REQUIREMENT :: For each line in the records that contains "before", make a copy.
#### EXCERPTED RECORDS ####
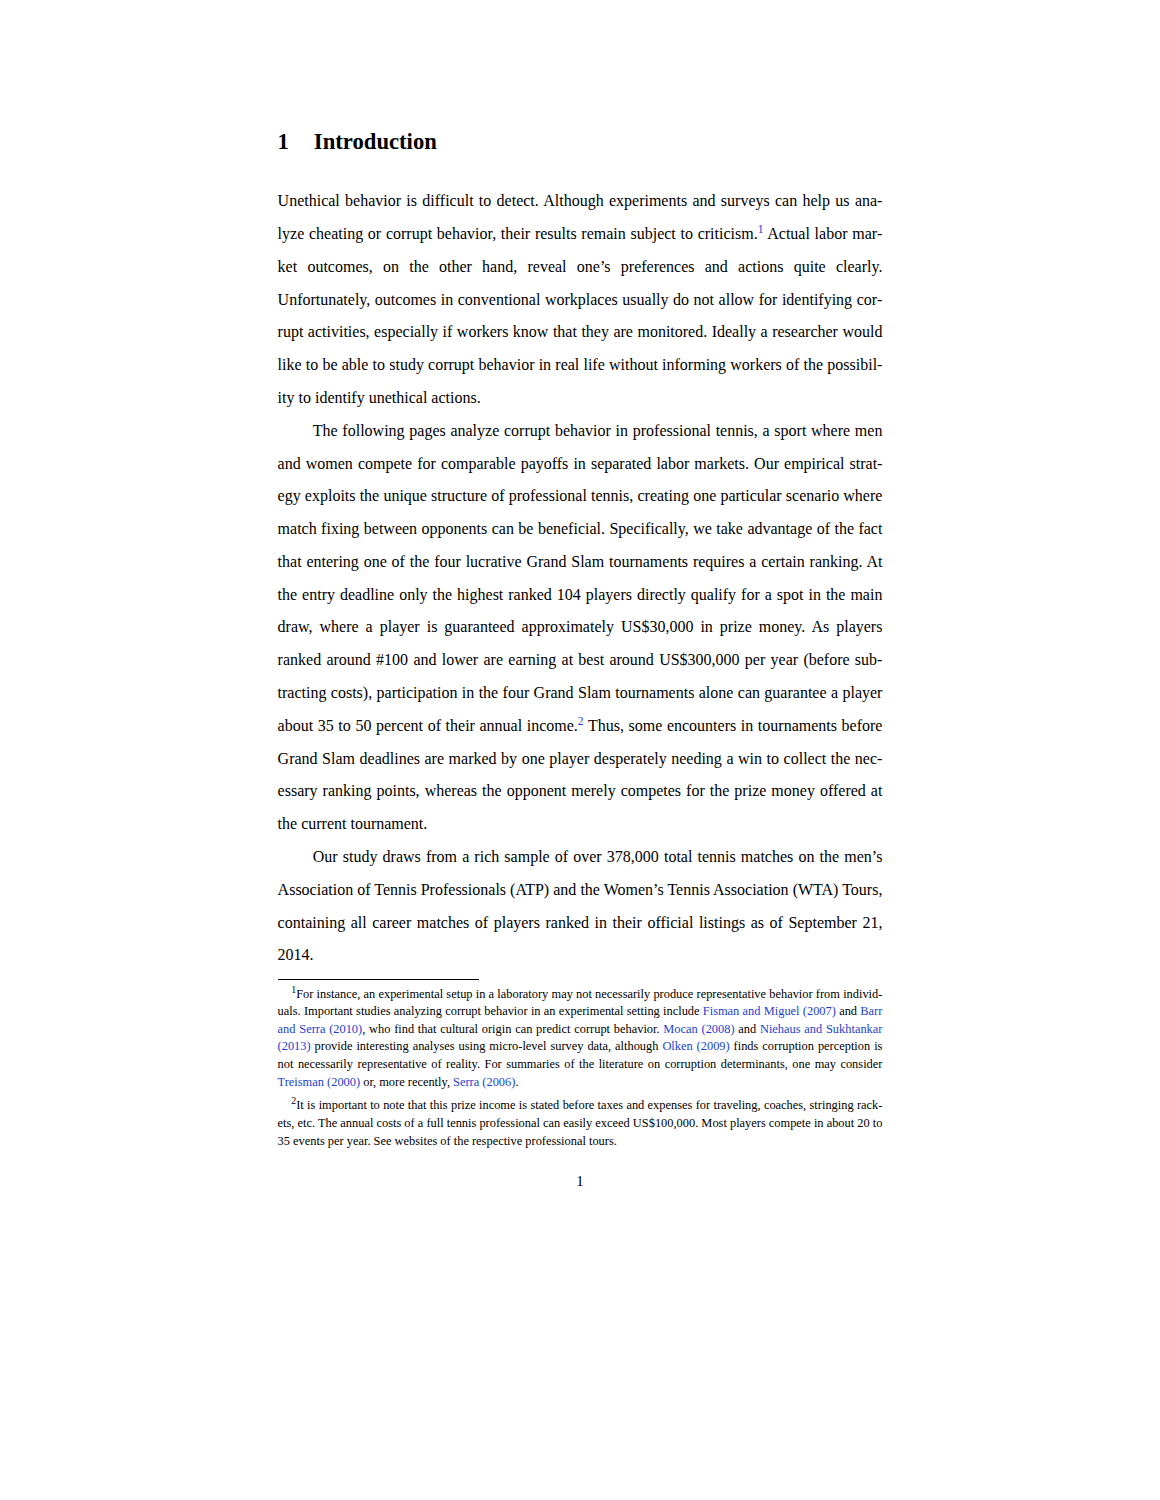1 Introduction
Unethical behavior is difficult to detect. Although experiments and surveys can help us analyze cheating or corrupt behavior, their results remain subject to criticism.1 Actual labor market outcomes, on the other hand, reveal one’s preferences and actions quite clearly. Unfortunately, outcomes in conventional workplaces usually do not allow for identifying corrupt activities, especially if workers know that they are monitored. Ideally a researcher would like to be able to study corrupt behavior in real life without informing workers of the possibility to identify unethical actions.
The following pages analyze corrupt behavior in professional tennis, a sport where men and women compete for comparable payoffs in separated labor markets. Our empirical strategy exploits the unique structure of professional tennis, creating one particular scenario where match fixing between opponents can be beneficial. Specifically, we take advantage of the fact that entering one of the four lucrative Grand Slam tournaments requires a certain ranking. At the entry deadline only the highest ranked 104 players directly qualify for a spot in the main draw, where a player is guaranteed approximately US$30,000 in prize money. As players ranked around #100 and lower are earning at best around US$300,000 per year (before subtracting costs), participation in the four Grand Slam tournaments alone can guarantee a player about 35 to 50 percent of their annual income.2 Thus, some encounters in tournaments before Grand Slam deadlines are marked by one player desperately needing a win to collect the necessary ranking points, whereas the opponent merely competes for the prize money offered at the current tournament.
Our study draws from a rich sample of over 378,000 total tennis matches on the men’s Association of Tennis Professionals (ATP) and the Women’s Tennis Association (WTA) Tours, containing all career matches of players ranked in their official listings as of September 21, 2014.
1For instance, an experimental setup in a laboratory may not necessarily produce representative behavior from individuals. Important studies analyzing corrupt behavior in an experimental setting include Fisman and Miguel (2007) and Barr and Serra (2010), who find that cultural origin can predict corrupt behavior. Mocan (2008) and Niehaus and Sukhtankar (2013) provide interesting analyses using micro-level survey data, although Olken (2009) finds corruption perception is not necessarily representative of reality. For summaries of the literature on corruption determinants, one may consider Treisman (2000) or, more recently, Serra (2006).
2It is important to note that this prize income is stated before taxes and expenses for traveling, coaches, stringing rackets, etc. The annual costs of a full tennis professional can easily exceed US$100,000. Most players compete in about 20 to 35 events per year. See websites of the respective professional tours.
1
####
OUTPUT ::
The following pages analyze corrupt behavior in professional tennis, a sport where men and women compete for comparable payoffs in separated labor markets. Our empirical strategy exploits the unique structure of professional tennis, creating one particular scenario where match fixing between opponents can be beneficial. Specifically, we take advantage of the fact that entering one of the four lucrative Grand Slam tournaments requires a certain ranking. At the entry deadline only the highest ranked 104 players directly qualify for a spot in the main draw, where a player is guaranteed approximately US$30,000 in prize money. As players ranked around #100 and lower are earning at best around US$300,000 per year (before subtracting costs), participation in the four Grand Slam tournaments alone can guarantee a player about 35 to 50 percent of their annual income.2 Thus, some encounters in tournaments before Grand Slam deadlines are marked by one player desperately needing a win to collect the necessary ranking points, whereas the opponent merely competes for the prize money offered at the current tournament.
2It is important to note that this prize income is stated before taxes and expenses for traveling, coaches, stringing rackets, etc. The annual costs of a full tennis professional can easily exceed US$100,000. Most players compete in about 20 to 35 events per year. See websites of the respective professional tours.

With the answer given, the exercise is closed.